───── PASSAGE ─────

The rescue team at the Huruma tragedy site is optimistic of finding more people alive, though time is running out.

The rescue process was ‘slow but sure’, said Mr Pius Masai, the National Disaster Management Unit boss, adding that the joint team comprising the military, the National Police and the National Youth Service would work to conclude the process which was constrained by space.

Yesterday marked the fourth day since the house collapsed. Tentatively, it takes 20 minutes to dredge a small piece of slab before the excavator picks it up. The team first uses a sniffer dog then edges out piece by piece, removing house items.

Only one excavator was on sight yesterday.

Masai said the scene of the disaster was narrow, thus could not accommodate more heavy machines.

“What is happening is that we are using sniffer dogs to detect whether there is life before we start excavating. The place is narrow, thus cannot accommodate more machines. We have enough manpower and are systematically working from one end to the other,” said Masai.

“We are working but it’s slow. We are working...clearing one row after another, but cannot tell exactly how many floors we have done,” said Masai owing to the laborious nature of the job.

The house is adjacent to a river, shielded on one side by a wall. On its upper side, there is a similar house with six floors, thus the rubble can only be cleared from one side.


After the sniffer dog has done its work, a rescuer then uses an electric drill to create a path for the cutter. After the iron bars are cut, the excavator lifts the slab for removal from the site.

NYS workers then use shovels to remove the remaining small pieces and pick up items found at the site, which range from bags, broken beds and seats.

The Standard counted four untouched floors by yesterday evening.

A source at the site said the police was spearheading the exercise. “This is a civilian issue, thus the military cannot take up command. They came to assist just like the NYS,” he said.

The houses near the rubble have one common factor: Though also built up to six floors up, their entries cannot allow two adults to enter at the same time.

The doors and the corridors are narrow, tentatively a foot wide. Some even have to be lit up as there is no natural light. Also, others have no supporting pillars and have moulds, indicators of a looming disaster.

───── THE DATA ─────

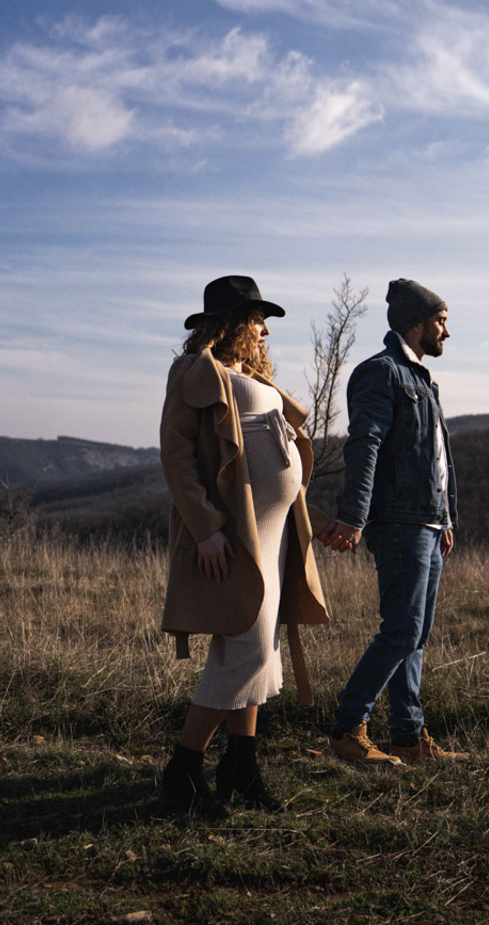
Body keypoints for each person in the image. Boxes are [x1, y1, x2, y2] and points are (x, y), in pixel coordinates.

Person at [159, 275, 329, 817]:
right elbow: (177, 457)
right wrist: (206, 528)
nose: (265, 331)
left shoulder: (249, 377)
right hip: (236, 535)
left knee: (263, 650)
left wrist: (317, 519)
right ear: (232, 323)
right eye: (258, 320)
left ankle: (240, 766)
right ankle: (182, 774)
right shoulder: (195, 372)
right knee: (246, 648)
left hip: (275, 533)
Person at [321, 278, 467, 767]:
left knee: (416, 635)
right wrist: (354, 514)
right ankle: (347, 728)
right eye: (441, 320)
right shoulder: (380, 373)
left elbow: (435, 458)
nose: (447, 330)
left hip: (426, 523)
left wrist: (444, 517)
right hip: (398, 523)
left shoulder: (422, 377)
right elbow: (365, 446)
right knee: (402, 630)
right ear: (416, 322)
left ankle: (408, 736)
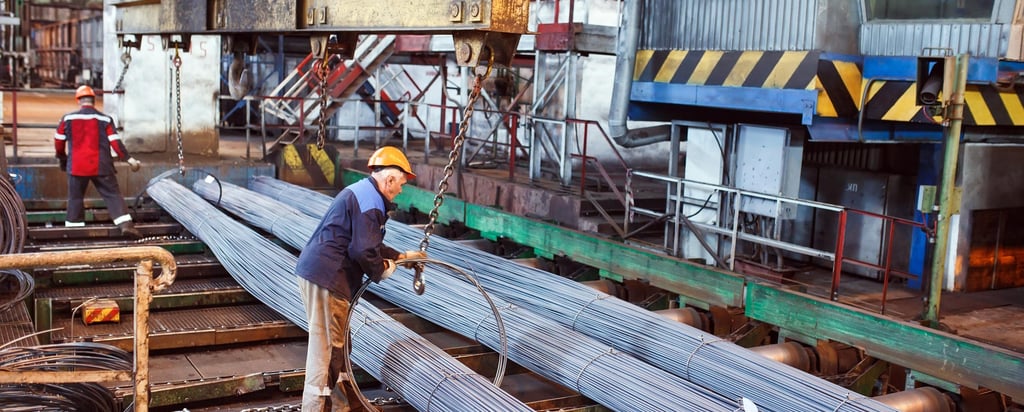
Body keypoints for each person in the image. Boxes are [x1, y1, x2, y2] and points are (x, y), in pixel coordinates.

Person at [295, 146, 426, 412]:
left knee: (339, 348)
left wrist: (401, 257)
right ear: (390, 179)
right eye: (401, 184)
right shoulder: (372, 202)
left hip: (322, 274)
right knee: (326, 352)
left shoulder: (364, 193)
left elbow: (367, 243)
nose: (401, 191)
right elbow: (363, 251)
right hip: (329, 278)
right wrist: (383, 269)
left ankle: (344, 406)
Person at [55, 85, 143, 238]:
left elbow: (59, 142)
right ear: (94, 101)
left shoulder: (68, 119)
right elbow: (115, 142)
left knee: (75, 198)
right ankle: (125, 225)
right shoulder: (105, 119)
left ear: (78, 101)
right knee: (113, 195)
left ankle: (74, 231)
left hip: (77, 166)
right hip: (102, 166)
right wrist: (128, 159)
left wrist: (62, 159)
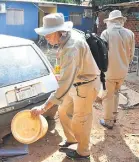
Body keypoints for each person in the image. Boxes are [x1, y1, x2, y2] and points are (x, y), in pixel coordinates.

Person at [31, 13, 100, 160]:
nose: (46, 38)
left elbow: (64, 84)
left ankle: (83, 152)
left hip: (85, 85)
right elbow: (65, 73)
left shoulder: (72, 46)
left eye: (48, 34)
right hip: (74, 82)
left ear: (59, 31)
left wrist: (44, 107)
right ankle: (72, 139)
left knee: (80, 120)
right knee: (62, 111)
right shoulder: (65, 38)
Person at [99, 10, 135, 129]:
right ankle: (113, 118)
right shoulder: (130, 33)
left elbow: (101, 54)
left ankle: (108, 121)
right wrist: (124, 64)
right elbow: (131, 54)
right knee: (116, 94)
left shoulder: (106, 33)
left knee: (108, 96)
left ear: (110, 21)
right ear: (120, 21)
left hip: (109, 71)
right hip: (123, 70)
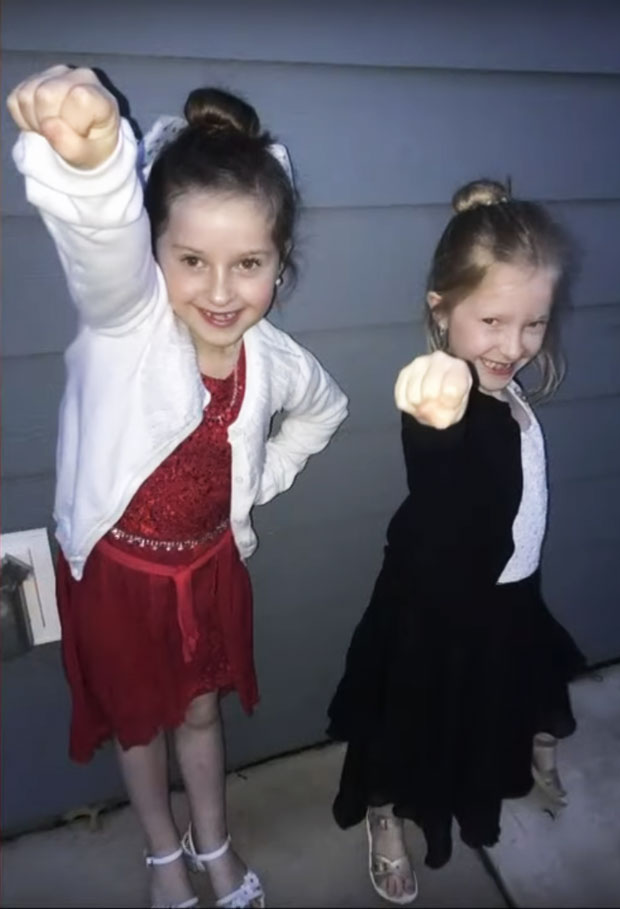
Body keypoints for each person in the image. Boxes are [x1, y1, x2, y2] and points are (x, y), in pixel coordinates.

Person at [8, 64, 348, 909]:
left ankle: (213, 838)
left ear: (279, 263)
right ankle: (163, 855)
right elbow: (99, 252)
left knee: (199, 715)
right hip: (120, 577)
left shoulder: (274, 360)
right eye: (191, 258)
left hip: (205, 571)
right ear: (153, 250)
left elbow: (323, 410)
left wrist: (259, 475)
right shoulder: (126, 324)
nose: (221, 290)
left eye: (249, 263)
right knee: (139, 724)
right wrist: (89, 172)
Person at [327, 179, 586, 904]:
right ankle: (385, 815)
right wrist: (433, 415)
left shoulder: (509, 386)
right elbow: (435, 454)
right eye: (494, 321)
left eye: (534, 323)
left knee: (511, 687)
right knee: (408, 722)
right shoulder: (449, 394)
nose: (515, 344)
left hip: (509, 591)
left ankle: (528, 738)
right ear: (441, 312)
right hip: (435, 611)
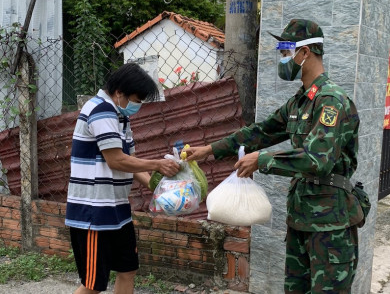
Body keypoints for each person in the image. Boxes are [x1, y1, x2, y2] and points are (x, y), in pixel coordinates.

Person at [183, 19, 364, 294]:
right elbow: (261, 133)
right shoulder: (300, 101)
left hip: (331, 225)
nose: (282, 60)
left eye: (285, 52)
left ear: (305, 53)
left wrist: (262, 160)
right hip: (301, 219)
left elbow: (318, 160)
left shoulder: (331, 102)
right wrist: (209, 150)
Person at [65, 63, 180, 294]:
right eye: (136, 100)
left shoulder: (120, 118)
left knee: (128, 270)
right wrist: (158, 164)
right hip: (94, 213)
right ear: (119, 92)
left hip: (117, 210)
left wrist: (158, 189)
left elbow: (131, 162)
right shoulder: (101, 111)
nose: (137, 106)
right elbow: (116, 160)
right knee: (93, 284)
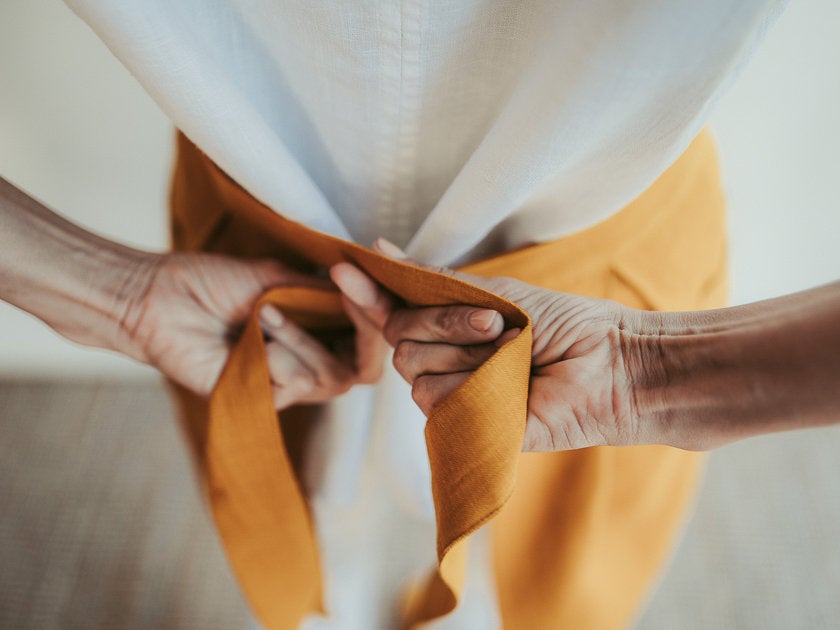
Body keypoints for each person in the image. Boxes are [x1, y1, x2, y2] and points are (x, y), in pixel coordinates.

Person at [0, 1, 808, 628]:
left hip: (595, 282)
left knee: (547, 569)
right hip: (250, 280)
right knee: (310, 521)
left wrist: (649, 373)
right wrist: (112, 294)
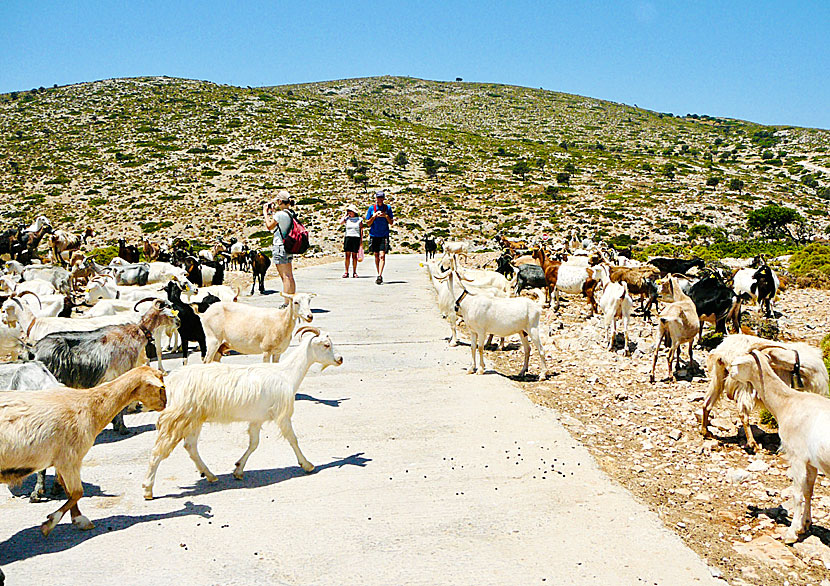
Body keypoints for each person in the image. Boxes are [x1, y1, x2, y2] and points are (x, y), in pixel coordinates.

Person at [263, 190, 296, 295]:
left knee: (284, 276)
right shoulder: (290, 213)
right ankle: (292, 299)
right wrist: (272, 213)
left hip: (280, 246)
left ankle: (287, 302)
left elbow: (269, 226)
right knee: (289, 275)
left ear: (280, 201)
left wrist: (265, 213)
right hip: (288, 245)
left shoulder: (280, 214)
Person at [365, 190, 394, 285]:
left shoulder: (387, 208)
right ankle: (378, 273)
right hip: (374, 235)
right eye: (378, 197)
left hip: (384, 234)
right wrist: (374, 217)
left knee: (382, 255)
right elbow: (368, 223)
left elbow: (391, 222)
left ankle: (380, 275)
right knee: (376, 256)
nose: (380, 199)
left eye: (381, 197)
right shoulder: (371, 208)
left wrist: (385, 216)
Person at [340, 203, 363, 278]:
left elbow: (361, 229)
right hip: (348, 237)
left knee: (354, 256)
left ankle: (354, 272)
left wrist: (361, 240)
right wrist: (345, 215)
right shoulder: (347, 219)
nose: (350, 212)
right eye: (349, 211)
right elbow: (341, 222)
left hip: (356, 237)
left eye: (351, 211)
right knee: (347, 255)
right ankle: (346, 271)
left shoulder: (359, 219)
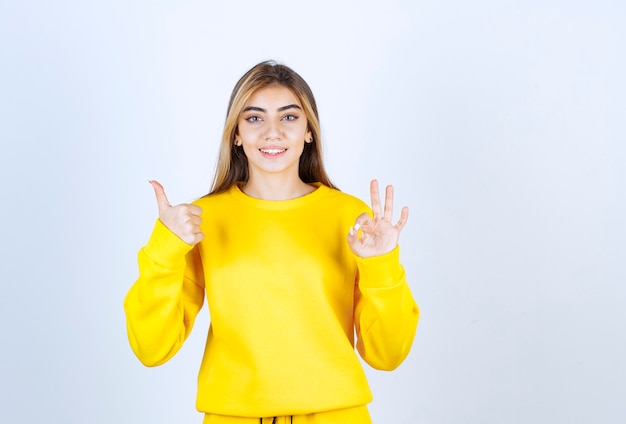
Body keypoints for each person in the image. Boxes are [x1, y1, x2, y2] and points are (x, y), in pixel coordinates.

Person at [124, 60, 419, 424]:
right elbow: (152, 348)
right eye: (254, 118)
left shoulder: (352, 218)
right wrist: (164, 248)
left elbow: (387, 355)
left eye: (289, 117)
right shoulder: (201, 219)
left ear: (309, 131)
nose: (272, 132)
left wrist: (383, 264)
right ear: (236, 134)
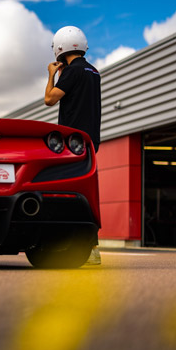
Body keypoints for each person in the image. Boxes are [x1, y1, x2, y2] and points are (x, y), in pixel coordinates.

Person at [44, 25, 102, 265]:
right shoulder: (93, 71)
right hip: (90, 142)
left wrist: (50, 75)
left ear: (60, 49)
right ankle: (92, 249)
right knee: (88, 193)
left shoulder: (73, 71)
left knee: (67, 192)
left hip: (72, 143)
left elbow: (49, 99)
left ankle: (78, 249)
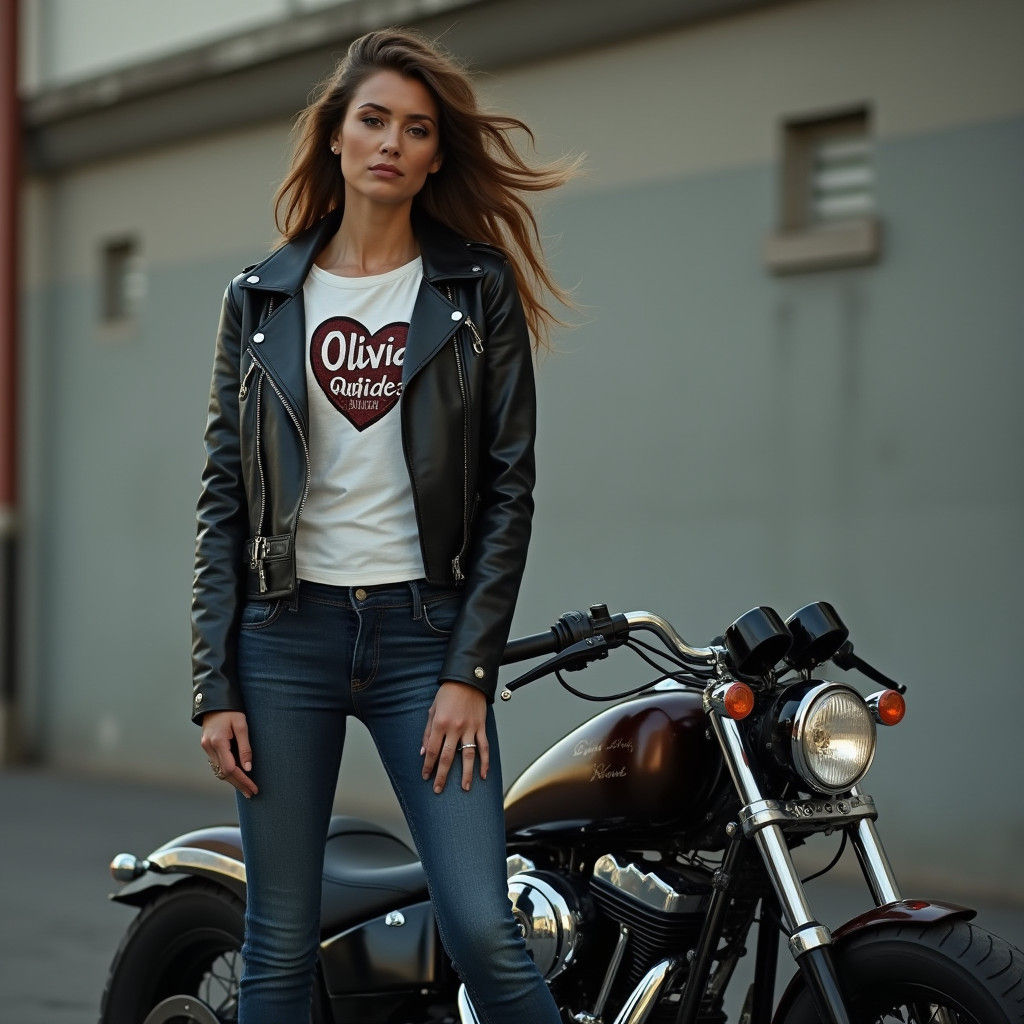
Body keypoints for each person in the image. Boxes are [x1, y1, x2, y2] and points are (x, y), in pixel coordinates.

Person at [190, 26, 579, 1024]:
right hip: (284, 641)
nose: (391, 144)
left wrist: (468, 670)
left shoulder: (473, 290)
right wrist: (213, 683)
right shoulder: (261, 299)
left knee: (484, 929)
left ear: (436, 155)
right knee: (277, 944)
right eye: (373, 120)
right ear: (335, 133)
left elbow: (509, 489)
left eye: (416, 129)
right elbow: (226, 495)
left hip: (424, 642)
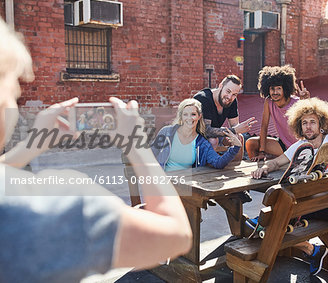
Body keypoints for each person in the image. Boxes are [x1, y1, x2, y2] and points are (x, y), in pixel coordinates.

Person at [0, 18, 192, 282]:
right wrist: (135, 144)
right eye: (14, 89)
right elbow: (176, 237)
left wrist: (31, 146)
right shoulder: (62, 204)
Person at [250, 97, 328, 276]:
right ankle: (311, 250)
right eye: (304, 123)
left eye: (312, 122)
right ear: (299, 126)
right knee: (281, 218)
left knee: (276, 218)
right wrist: (264, 168)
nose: (308, 127)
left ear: (322, 124)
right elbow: (277, 163)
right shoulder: (301, 146)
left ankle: (261, 224)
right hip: (311, 205)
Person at [151, 98, 242, 171]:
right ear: (181, 116)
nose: (189, 118)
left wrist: (236, 147)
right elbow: (151, 154)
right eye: (185, 114)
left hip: (186, 186)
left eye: (193, 114)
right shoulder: (167, 132)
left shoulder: (201, 143)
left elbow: (218, 163)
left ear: (199, 116)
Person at [245, 65, 310, 161]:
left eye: (279, 88)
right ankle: (261, 165)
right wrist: (261, 152)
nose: (275, 92)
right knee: (251, 143)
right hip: (282, 145)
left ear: (285, 88)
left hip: (299, 146)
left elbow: (310, 125)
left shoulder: (297, 102)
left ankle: (282, 159)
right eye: (272, 89)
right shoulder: (269, 101)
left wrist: (305, 102)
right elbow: (264, 126)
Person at [193, 75, 257, 160]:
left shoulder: (231, 101)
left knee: (239, 138)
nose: (230, 97)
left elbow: (234, 125)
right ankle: (206, 170)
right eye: (228, 91)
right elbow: (206, 131)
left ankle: (235, 168)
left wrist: (234, 134)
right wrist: (234, 130)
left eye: (234, 94)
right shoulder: (204, 99)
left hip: (214, 132)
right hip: (194, 136)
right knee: (213, 140)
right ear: (220, 86)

─────

_TASKS_.
1 - In the Huruma rescue article, what does the team use to detect whether there is life before excavating?
2 - Write out the stretch of the Huruma rescue article from "Only one excavator" through "of the job.", word for word.
The listing is separate material, unrelated to the Huruma rescue article.

_SOLUTIONS TO THE EXERCISE_.
1 - Sniffer dogs.

2 -
Only one excavator was on sight yesterday.

Masai said the scene of the disaster was narrow, thus could not accommodate more heavy machines.

“What is happening is that we are using sniffer dogs to detect whether there is life before we start excavating. The place is narrow, thus cannot accommodate more machines. We have enough manpower and are systematically working from one end to the other,” said Masai.

“We are working but it’s slow. We are working...clearing one row after another, but cannot tell exactly how many floors we have done,” said Masai owing to the laborious nature of the job.